> _What to do_:
Each line from the one with "# Stretch the" through the final line of the entries below must be printed exactly, and the pictures must not be.

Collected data
*** Block opens ***

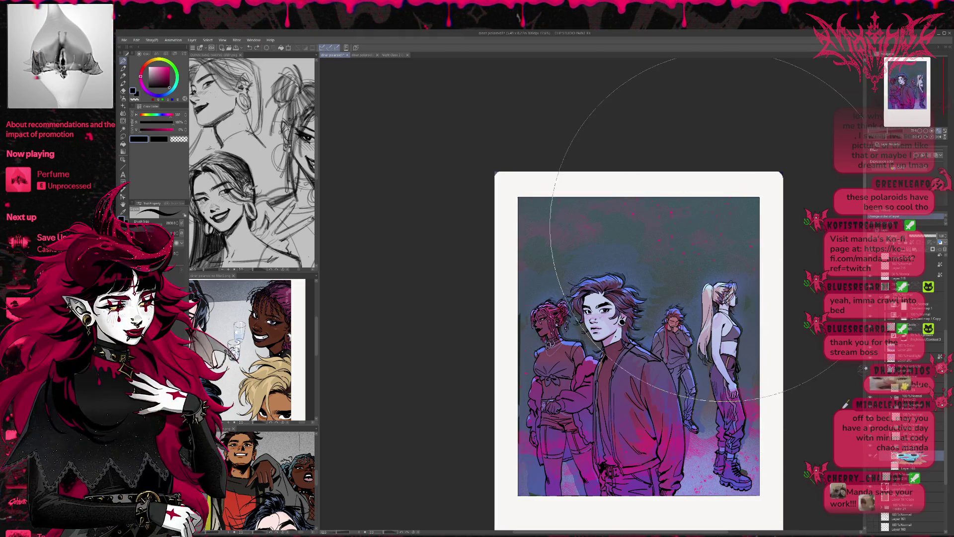
pyautogui.press('ctrl+y')
# Sample blues from the hair, move the shadow layer lower and lock its transparent pixels
pyautogui.keyDown('alt'); pyautogui.click(629, 285); pyautogui.keyUp('alt')
pyautogui.keyDown('alt'); pyautogui.click(628, 285); pyautogui.keyUp('alt')
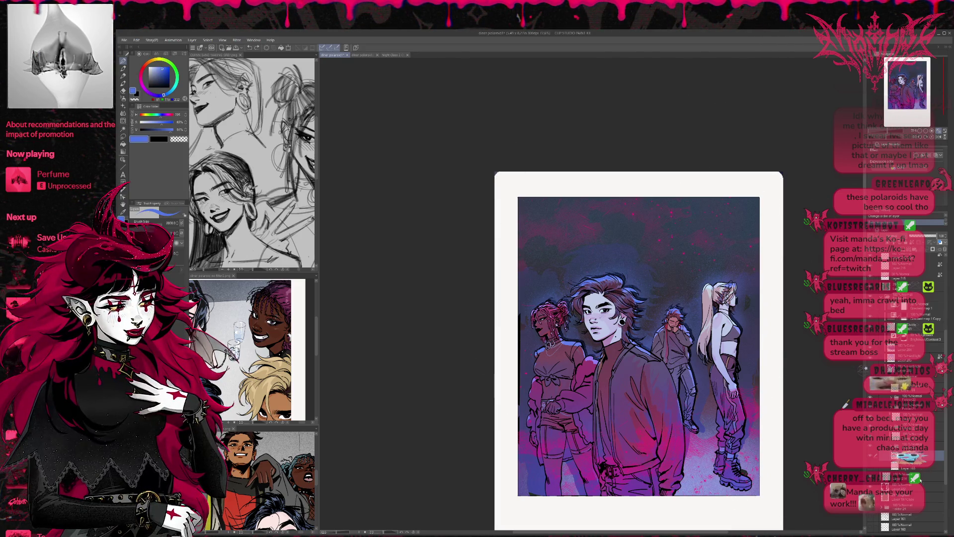
pyautogui.click(890, 476)
pyautogui.moveTo(890, 476); pyautogui.dragTo(890, 467)
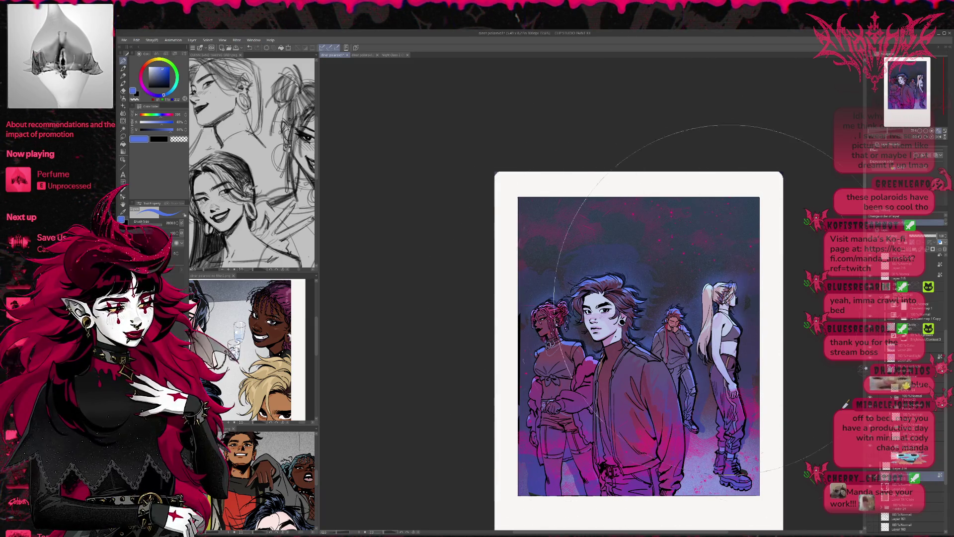
pyautogui.click(922, 497)
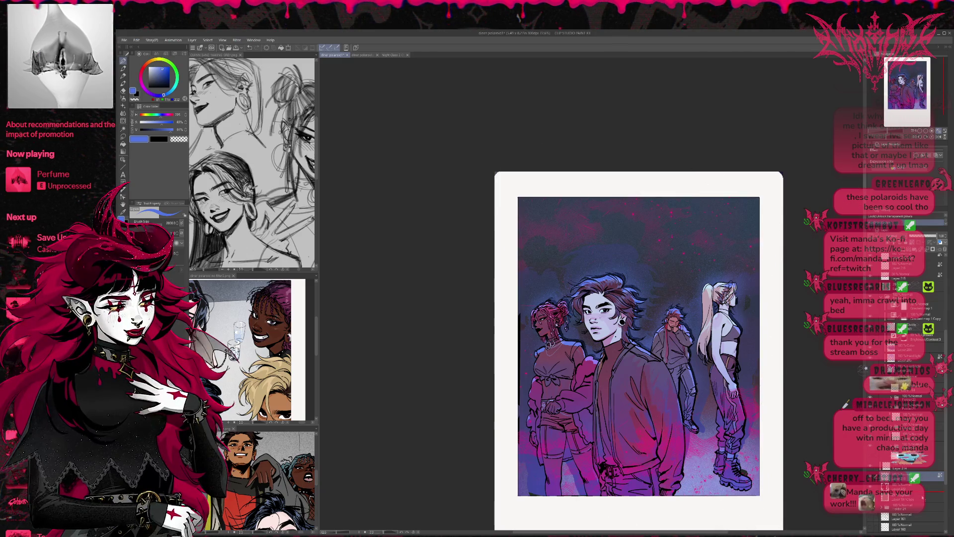
pyautogui.click(922, 492)
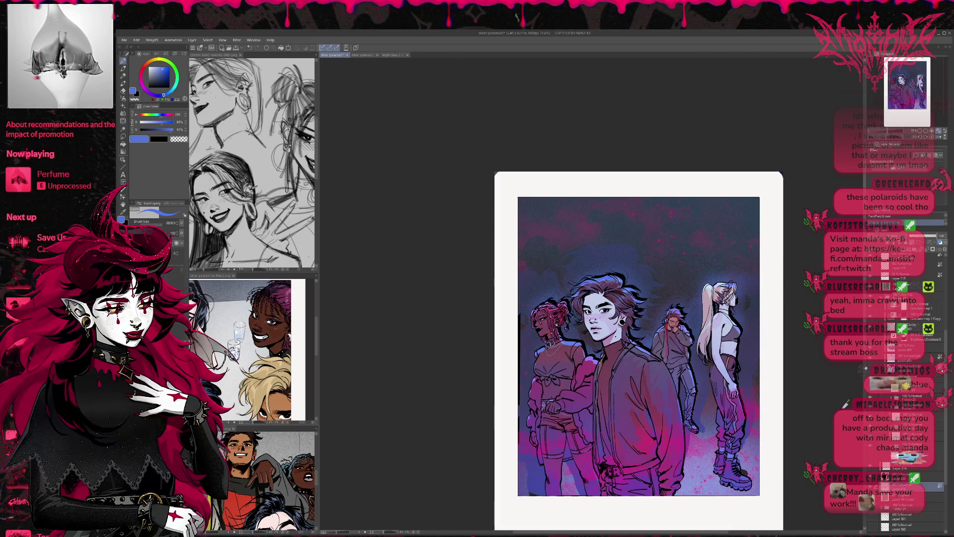
pyautogui.click(921, 474)
pyautogui.press('ctrl+t')
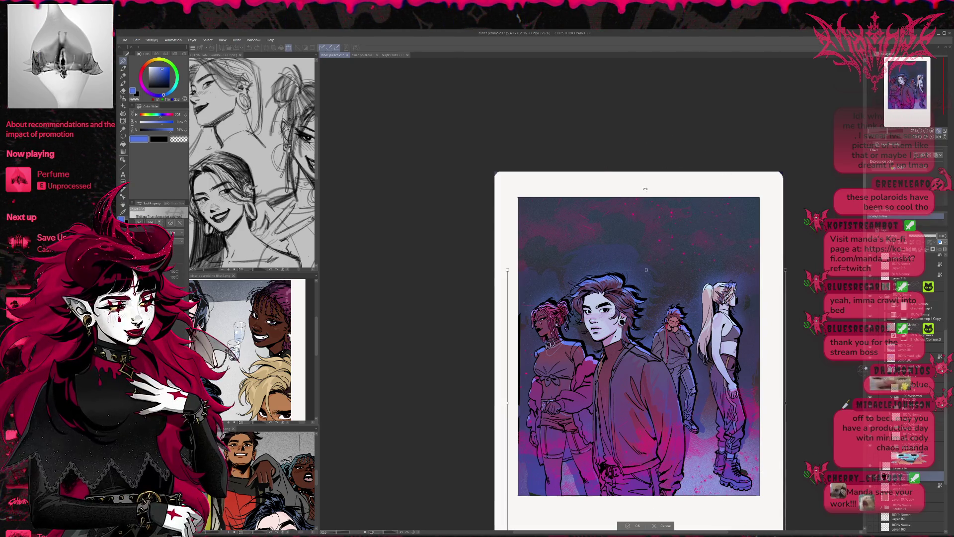
# Stretch the shadow layer's top edge slightly upward and apply the transform
pyautogui.moveTo(646, 270); pyautogui.dragTo(646, 271)
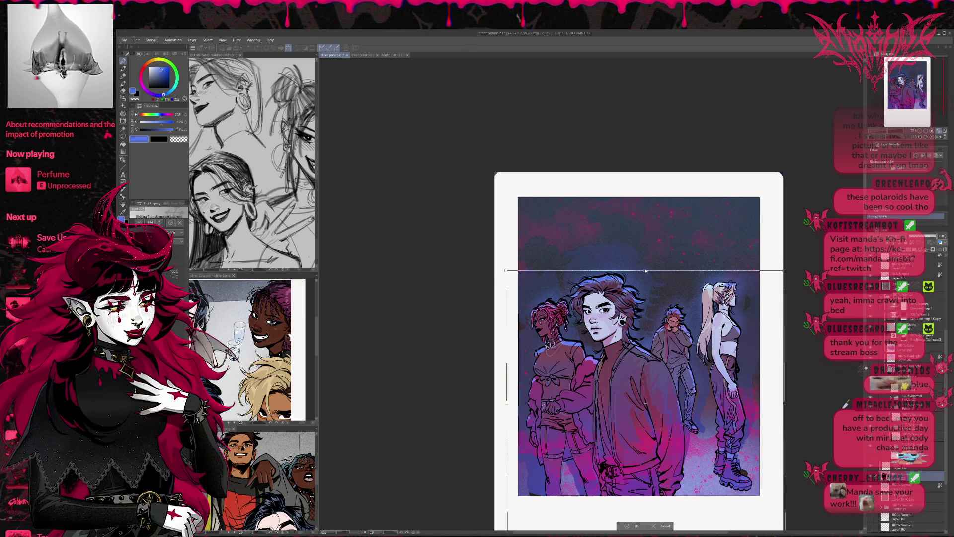
pyautogui.moveTo(646, 271); pyautogui.dragTo(645, 266)
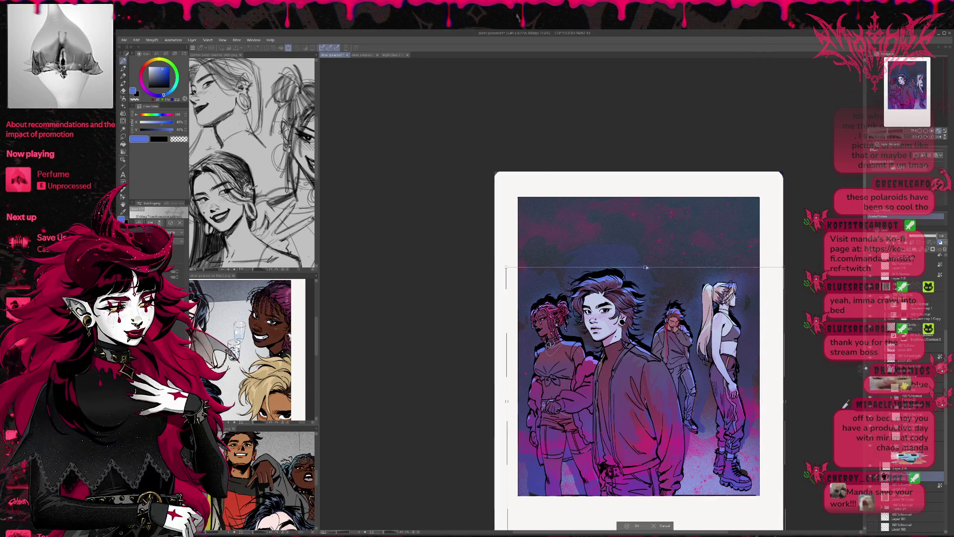
pyautogui.moveTo(644, 266); pyautogui.dragTo(647, 256)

*** Block closes ***

> _Solution for this problem_:
# Stretch the shadow layer's top edge slightly upward and apply the transform
pyautogui.moveTo(646, 270); pyautogui.dragTo(646, 271)
pyautogui.moveTo(646, 271); pyautogui.dragTo(645, 266)
pyautogui.moveTo(644, 266); pyautogui.dragTo(647, 256)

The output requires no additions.